MATERIAL PROVIDED section start
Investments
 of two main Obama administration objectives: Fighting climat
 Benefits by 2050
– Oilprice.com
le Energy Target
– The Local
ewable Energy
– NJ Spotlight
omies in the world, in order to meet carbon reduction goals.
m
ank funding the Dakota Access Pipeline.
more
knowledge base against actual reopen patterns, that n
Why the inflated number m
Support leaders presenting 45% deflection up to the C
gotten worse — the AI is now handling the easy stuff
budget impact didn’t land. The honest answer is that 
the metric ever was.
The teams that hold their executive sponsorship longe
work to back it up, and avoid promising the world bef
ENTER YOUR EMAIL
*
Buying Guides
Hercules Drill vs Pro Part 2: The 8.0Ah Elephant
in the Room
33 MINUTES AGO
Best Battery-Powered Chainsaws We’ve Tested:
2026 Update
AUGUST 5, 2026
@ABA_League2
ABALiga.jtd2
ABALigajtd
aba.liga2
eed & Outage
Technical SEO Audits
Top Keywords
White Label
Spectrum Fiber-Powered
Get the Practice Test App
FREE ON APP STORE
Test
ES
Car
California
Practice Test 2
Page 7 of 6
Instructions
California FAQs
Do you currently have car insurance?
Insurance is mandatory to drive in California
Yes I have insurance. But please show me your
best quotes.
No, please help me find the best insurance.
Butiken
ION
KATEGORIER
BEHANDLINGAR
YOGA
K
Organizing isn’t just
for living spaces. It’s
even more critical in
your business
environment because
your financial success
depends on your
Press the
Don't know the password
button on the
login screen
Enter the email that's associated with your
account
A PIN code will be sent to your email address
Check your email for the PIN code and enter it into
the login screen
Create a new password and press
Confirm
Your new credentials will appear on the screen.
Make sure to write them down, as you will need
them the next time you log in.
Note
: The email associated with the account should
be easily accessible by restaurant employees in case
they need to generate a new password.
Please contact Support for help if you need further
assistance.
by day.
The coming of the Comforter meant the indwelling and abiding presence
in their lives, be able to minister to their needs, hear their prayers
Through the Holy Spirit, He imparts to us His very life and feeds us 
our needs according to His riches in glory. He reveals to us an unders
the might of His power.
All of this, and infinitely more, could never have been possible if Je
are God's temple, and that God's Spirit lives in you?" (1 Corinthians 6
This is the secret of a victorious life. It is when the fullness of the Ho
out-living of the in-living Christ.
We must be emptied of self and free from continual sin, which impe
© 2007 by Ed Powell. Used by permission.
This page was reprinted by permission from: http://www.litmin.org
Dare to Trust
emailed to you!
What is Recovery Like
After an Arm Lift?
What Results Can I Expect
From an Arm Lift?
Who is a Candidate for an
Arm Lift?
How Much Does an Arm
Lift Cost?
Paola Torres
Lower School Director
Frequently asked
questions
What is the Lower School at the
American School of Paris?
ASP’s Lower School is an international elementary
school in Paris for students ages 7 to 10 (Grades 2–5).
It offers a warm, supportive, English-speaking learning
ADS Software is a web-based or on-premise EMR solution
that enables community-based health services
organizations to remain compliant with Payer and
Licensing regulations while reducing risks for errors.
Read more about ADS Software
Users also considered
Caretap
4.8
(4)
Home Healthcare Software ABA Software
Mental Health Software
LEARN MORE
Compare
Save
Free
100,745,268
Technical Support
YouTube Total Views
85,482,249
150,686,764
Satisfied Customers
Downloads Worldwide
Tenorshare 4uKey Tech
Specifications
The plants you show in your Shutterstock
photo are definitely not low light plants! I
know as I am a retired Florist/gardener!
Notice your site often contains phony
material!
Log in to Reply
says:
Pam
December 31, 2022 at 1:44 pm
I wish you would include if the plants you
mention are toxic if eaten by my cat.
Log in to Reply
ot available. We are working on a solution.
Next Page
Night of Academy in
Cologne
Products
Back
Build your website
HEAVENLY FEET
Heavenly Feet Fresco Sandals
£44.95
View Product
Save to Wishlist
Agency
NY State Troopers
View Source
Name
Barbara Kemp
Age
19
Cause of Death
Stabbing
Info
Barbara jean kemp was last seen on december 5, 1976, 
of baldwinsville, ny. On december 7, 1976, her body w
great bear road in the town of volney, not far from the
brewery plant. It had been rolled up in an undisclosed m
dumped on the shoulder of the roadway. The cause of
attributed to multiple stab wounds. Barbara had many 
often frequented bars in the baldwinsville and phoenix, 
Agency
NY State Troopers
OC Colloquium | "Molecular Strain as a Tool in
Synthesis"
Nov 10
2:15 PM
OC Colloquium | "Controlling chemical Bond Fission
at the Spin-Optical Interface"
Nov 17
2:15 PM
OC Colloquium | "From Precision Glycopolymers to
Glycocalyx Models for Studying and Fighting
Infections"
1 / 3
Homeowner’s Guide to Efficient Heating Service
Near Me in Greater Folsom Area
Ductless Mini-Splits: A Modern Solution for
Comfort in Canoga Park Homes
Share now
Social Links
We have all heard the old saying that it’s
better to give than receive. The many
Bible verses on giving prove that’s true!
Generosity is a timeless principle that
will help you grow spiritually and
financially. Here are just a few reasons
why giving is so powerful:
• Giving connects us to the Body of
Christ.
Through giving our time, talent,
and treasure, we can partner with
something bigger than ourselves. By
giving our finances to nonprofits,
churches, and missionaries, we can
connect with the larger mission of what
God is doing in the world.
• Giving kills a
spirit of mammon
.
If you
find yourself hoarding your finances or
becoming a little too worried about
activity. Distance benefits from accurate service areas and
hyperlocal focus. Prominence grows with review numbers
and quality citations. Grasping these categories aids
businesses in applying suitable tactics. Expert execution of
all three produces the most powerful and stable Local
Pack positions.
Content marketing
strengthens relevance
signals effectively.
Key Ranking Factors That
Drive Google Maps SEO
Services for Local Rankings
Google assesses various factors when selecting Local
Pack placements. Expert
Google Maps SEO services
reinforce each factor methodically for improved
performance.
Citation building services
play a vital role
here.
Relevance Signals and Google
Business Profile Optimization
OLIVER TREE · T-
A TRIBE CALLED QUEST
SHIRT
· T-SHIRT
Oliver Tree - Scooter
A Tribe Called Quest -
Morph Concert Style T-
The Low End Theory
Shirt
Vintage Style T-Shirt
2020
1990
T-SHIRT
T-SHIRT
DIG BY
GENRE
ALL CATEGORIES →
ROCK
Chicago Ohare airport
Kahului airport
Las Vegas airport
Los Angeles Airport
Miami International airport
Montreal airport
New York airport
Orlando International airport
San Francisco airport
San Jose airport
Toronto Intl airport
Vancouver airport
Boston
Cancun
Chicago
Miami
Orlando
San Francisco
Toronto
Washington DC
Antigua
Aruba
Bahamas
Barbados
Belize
MATERIAL PROVIDED section end
- TO-DO ITEM: Reproduce every line of text in the data above verbatim, in the same order, with no changes.

- ANSWER SECTION:
Investments
 of two main Obama administration objectives: Fighting climat
 Benefits by 2050
– Oilprice.com
le Energy Target
– The Local
ewable Energy
– NJ Spotlight
omies in the world, in order to meet carbon reduction goals.
m
ank funding the Dakota Access Pipeline.
more
knowledge base against actual reopen patterns, that n
Why the inflated number m
Support leaders presenting 45% deflection up to the C
gotten worse — the AI is now handling the easy stuff
budget impact didn’t land. The honest answer is that 
the metric ever was.
The teams that hold their executive sponsorship longe
work to back it up, and avoid promising the world bef
ENTER YOUR EMAIL
*
Buying Guides
Hercules Drill vs Pro Part 2: The 8.0Ah Elephant
in the Room
33 MINUTES AGO
Best Battery-Powered Chainsaws We’ve Tested:
2026 Update
AUGUST 5, 2026
@ABA_League2
ABALiga.jtd2
ABALigajtd
aba.liga2
eed & Outage
Technical SEO Audits
Top Keywords
White Label
Spectrum Fiber-Powered
Get the Practice Test App
FREE ON APP STORE
Test
ES
Car
California
Practice Test 2
Page 7 of 6
Instructions
California FAQs
Do you currently have car insurance?
Insurance is mandatory to drive in California
Yes I have insurance. But please show me your
best quotes.
No, please help me find the best insurance.
Butiken
ION
KATEGORIER
BEHANDLINGAR
YOGA
K
Organizing isn’t just
for living spaces. It’s
even more critical in
your business
environment because
your financial success
depends on your
Press the
Don't know the password
button on the
login screen
Enter the email that's associated with your
account
A PIN code will be sent to your email address
Check your email for the PIN code and enter it into
the login screen
Create a new password and press
Confirm
Your new credentials will appear on the screen.
Make sure to write them down, as you will need
them the next time you log in.
Note
: The email associated with the account should
be easily accessible by restaurant employees in case
they need to generate a new password.
Please contact Support for help if you need further
assistance.
by day.
The coming of the Comforter meant the indwelling and abiding presence
in their lives, be able to minister to their needs, hear their prayers
Through the Holy Spirit, He imparts to us His very life and feeds us 
our needs according to His riches in glory. He reveals to us an unders
the might of His power.
All of this, and infinitely more, could never have been possible if Je
are God's temple, and that God's Spirit lives in you?" (1 Corinthians 6
This is the secret of a victorious life. It is when the fullness of the Ho
out-living of the in-living Christ.
We must be emptied of self and free from continual sin, which impe
© 2007 by Ed Powell. Used by permission.
This page was reprinted by permission from: http://www.litmin.org
Dare to Trust
emailed to you!
What is Recovery Like
After an Arm Lift?
What Results Can I Expect
From an Arm Lift?
Who is a Candidate for an
Arm Lift?
How Much Does an Arm
Lift Cost?
Paola Torres
Lower School Director
Frequently asked
questions
What is the Lower School at the
American School of Paris?
ASP’s Lower School is an international elementary
school in Paris for students ages 7 to 10 (Grades 2–5).
It offers a warm, supportive, English-speaking learning
ADS Software is a web-based or on-premise EMR solution
that enables community-based health services
organizations to remain compliant with Payer and
Licensing regulations while reducing risks for errors.
Read more about ADS Software
Users also considered
Caretap
4.8
(4)
Home Healthcare Software ABA Software
Mental Health Software
LEARN MORE
Compare
Save
Free
100,745,268
Technical Support
YouTube Total Views
85,482,249
150,686,764
Satisfied Customers
Downloads Worldwide
Tenorshare 4uKey Tech
Specifications
The plants you show in your Shutterstock
photo are definitely not low light plants! I
know as I am a retired Florist/gardener!
Notice your site often contains phony
material!
Log in to Reply
says:
Pam
December 31, 2022 at 1:44 pm
I wish you would include if the plants you
mention are toxic if eaten by my cat.
Log in to Reply
ot available. We are working on a solution.
Next Page
Night of Academy in
Cologne
Products
Back
Build your website
HEAVENLY FEET
Heavenly Feet Fresco Sandals
£44.95
View Product
Save to Wishlist
Agency
NY State Troopers
View Source
Name
Barbara Kemp
Age
19
Cause of Death
Stabbing
Info
Barbara jean kemp was last seen on december 5, 1976, 
of baldwinsville, ny. On december 7, 1976, her body w
great bear road in the town of volney, not far from the
brewery plant. It had been rolled up in an undisclosed m
dumped on the shoulder of the roadway. The cause of
attributed to multiple stab wounds. Barbara had many 
often frequented bars in the baldwinsville and phoenix, 
Agency
NY State Troopers
OC Colloquium | "Molecular Strain as a Tool in
Synthesis"
Nov 10
2:15 PM
OC Colloquium | "Controlling chemical Bond Fission
at the Spin-Optical Interface"
Nov 17
2:15 PM
OC Colloquium | "From Precision Glycopolymers to
Glycocalyx Models for Studying and Fighting
Infections"
1 / 3
Homeowner’s Guide to Efficient Heating Service
Near Me in Greater Folsom Area
Ductless Mini-Splits: A Modern Solution for
Comfort in Canoga Park Homes
Share now
Social Links
We have all heard the old saying that it’s
better to give than receive. The many
Bible verses on giving prove that’s true!
Generosity is a timeless principle that
will help you grow spiritually and
financially. Here are just a few reasons
why giving is so powerful:
• Giving connects us to the Body of
Christ.
Through giving our time, talent,
and treasure, we can partner with
something bigger than ourselves. By
giving our finances to nonprofits,
churches, and missionaries, we can
connect with the larger mission of what
God is doing in the world.
• Giving kills a
spirit of mammon
.
If you
find yourself hoarding your finances or
becoming a little too worried about
activity. Distance benefits from accurate service areas and
hyperlocal focus. Prominence grows with review numbers
and quality citations. Grasping these categories aids
businesses in applying suitable tactics. Expert execution of
all three produces the most powerful and stable Local
Pack positions.
Content marketing
strengthens relevance
signals effectively.
Key Ranking Factors That
Drive Google Maps SEO
Services for Local Rankings
Google assesses various factors when selecting Local
Pack placements. Expert
Google Maps SEO services
reinforce each factor methodically for improved
performance.
Citation building services
play a vital role
here.
Relevance Signals and Google
Business Profile Optimization
OLIVER TREE · T-
A TRIBE CALLED QUEST
SHIRT
· T-SHIRT
Oliver Tree - Scooter
A Tribe Called Quest -
Morph Concert Style T-
The Low End Theory
Shirt
Vintage Style T-Shirt
2020
1990
T-SHIRT
T-SHIRT
DIG BY
GENRE
ALL CATEGORIES →
ROCK
Chicago Ohare airport
Kahului airport
Las Vegas airport
Los Angeles Airport
Miami International airport
Montreal airport
New York airport
Orlando International airport
San Francisco airport
San Jose airport
Toronto Intl airport
Vancouver airport
Boston
Cancun
Chicago
Miami
Orlando
San Francisco
Toronto
Washington DC
Antigua
Aruba
Bahamas
Barbados
Belize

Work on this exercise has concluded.